Los Angeles Times

The Mouse

Friday November 14, 1997

     Dan Adams' "The Mouse" is a warm, affectionate boxing movie about an actual prizefighter, Bruce "The Mouse" Strauss, whose claim to fame is that he's been knocked out more than any other boxer in history. Indeed, when we meet him, his fondest dream is to be knocked out in every continent in the world. Mouse is played beautifully by John Savage, who physically resembles the real-life Strauss.
     Savage's Omaha-based Strauss comes across as a dese, dem and dose guy whose speech belies a cagey philosopher and an old pro with an original take on the rules. Early on, Mouse--who had been a bouncer in a topless bar--discovers he just loves to box and that that was the point rather than winning. The other point is that in carefully calculating losing vs. occasionally winning he discovered a way to secure longevity doing what he loved and in the process earning a decent living for his family.
     There are two catches, however. First, by being on the road so much of the time, Mouse puts an increasing strain on his marriage to his loving but fed-up schoolteacher wife (Angelica Torn, the talented daughter of Rip Torn and the late Geraldine Page) and neglects his daughter (Irina Cashen). (He's proud of her skill as a gymnast but loathes the fiercely competitive aspect of her sport.)
     While a marital crisis is at the heart of "The Mouse," the film dodges the darker implications of Strauss' career. It treats in jokey fashion the fact that Strauss shamelessly resorts to any ruse to avoid the requisite three-month layoff between being knocked out.
     "The Mouse" is intent on being a sweet, modest little comedy, but it's just impossible to sit through it without being forced to think about the brutal aspects of Strauss' way of life and how dangerous all those knockouts are to his brain and to his very existence. Furthermore, Savage has made Mouse such a likably distinctive guy we can't help but become concerned about him. "The Mouse" would have been a stronger movie had it found a way to deal with such realities of the ring.
     At the same time "The Mouse," whose fine cast includes Charles Bailey-Gates and Rip Torn (as a trucker convinced he's God) is very good at depicting an individual so consumed by doing what he loves best and the toll that can exact on the lives of those he loves best. You don't have to be a boxer to identify with the Mouse.

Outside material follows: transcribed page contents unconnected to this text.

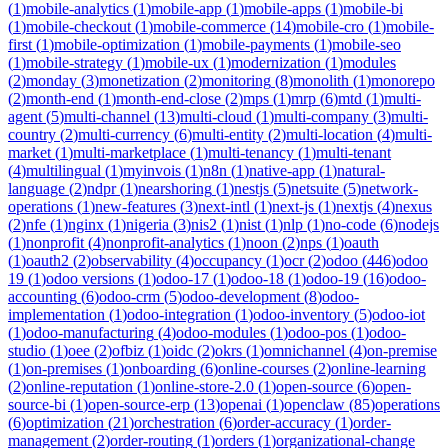
(
1
)
mobile-analytics
(
1
)
mobile-app
(
1
)
mobile-apps
(
1
)
mobile-bi
(
1
)
mobile-checkout
(
1
)
mobile-commerce
(
14
)
mobile-cro
(
1
)
mobile-
first
(
1
)
mobile-optimization
(
1
)
mobile-payments
(
1
)
mobile-seo
(
1
)
mobile-strategy
(
1
)
mobile-ux
(
1
)
modernization
(
1
)
modules
(
2
)
monday
(
3
)
monetization
(
2
)
monitoring
(
8
)
monolith
(
1
)
monorepo
(
2
)
month-end
(
1
)
month-end-close
(
2
)
mps
(
1
)
mrp
(
6
)
mtd
(
1
)
multi-
agent
(
5
)
multi-channel
(
13
)
multi-cloud
(
1
)
multi-company
(
3
)
multi-
country
(
2
)
multi-currency
(
6
)
multi-entity
(
2
)
multi-location
(
4
)
multi-
market
(
1
)
multi-marketplace
(
1
)
multi-tenancy
(
1
)
multi-tenant
(
4
)
multilingual
(
1
)
myinvois
(
1
)
n8n
(
1
)
native-app
(
1
)
natural-
language
(
2
)
ndpr
(
1
)
nearshoring
(
1
)
nestjs
(
5
)
netsuite
(
5
)
network-
operations
(
1
)
new-features
(
3
)
next-intl
(
1
)
next-js
(
1
)
nextjs
(
4
)
nexus
(
2
)
nfe
(
1
)
nginx
(
1
)
nigeria
(
3
)
nis2
(
1
)
nist
(
1
)
nlp
(
1
)
no-code
(
6
)
nodejs
(
1
)
nonprofit
(
4
)
nonprofit-analytics
(
1
)
noon
(
2
)
nps
(
1
)
oauth
(
1
)
oauth2
(
2
)
observability
(
4
)
occupancy
(
1
)
ocr
(
2
)
odoo
(
446
)
odoo
19
(
1
)
odoo versions
(
1
)
odoo-17
(
1
)
odoo-18
(
1
)
odoo-19
(
16
)
odoo-
accounting
(
6
)
odoo-crm
(
5
)
odoo-development
(
8
)
odoo-
implementation
(
1
)
odoo-integration
(
1
)
odoo-inventory
(
5
)
odoo-iot
(
1
)
odoo-manufacturing
(
4
)
odoo-modules
(
1
)
odoo-pos
(
1
)
odoo-
studio
(
1
)
oee
(
2
)
ofbiz
(
1
)
oidc
(
2
)
okrs
(
1
)
omnichannel
(
4
)
on-premise
(
1
)
on-premises
(
1
)
onboarding
(
6
)
online-courses
(
2
)
online-learning
(
2
)
online-reputation
(
1
)
online-store-2.0
(
1
)
open-source
(
6
)
open-
source-bi
(
1
)
open-source-erp
(
13
)
openai
(
1
)
openclaw
(
85
)
operations
(
6
)
optimization
(
21
)
orchestration
(
6
)
order-accuracy
(
1
)
order-
management
(
2
)
order-routing
(
1
)
orders
(
1
)
organizational-change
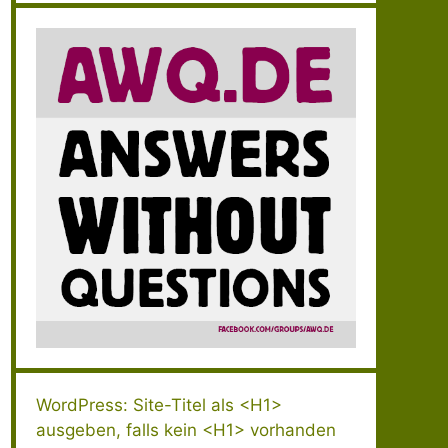
WordPress: Site-Titel als <H1>
ausgeben, falls kein <H1> vorhanden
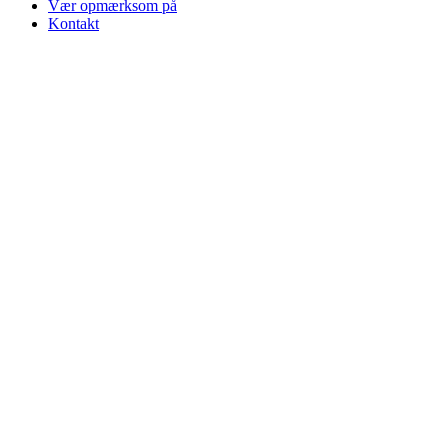
Vær opmærksom på
Kontakt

The Mouse, 1997. Unrated. A Strand release of an Early Morning film. Writer-director Daniel Adams. Producers Hank Blumenthal, Harris Tulchin, John Savage. Executive producers Richard Segedin, Charlie Irish, Jimmy Walter. Cinematographer Denise Brassard. Editor Victoria Street. Costumes Deborah Newhall. Music Jonathan Edwards. Production designer Gay Studebaker. Art director Richard Devine. Running time: 1 hour, 37 minutes. John Savage as Bruce (The Mouse) Strauss. Angelica Torn as Mary Lou Strauss. Rip Torn as Trucker. Charles Bailey-Gates as Joe. Irina Cashen as Jamie Strauss.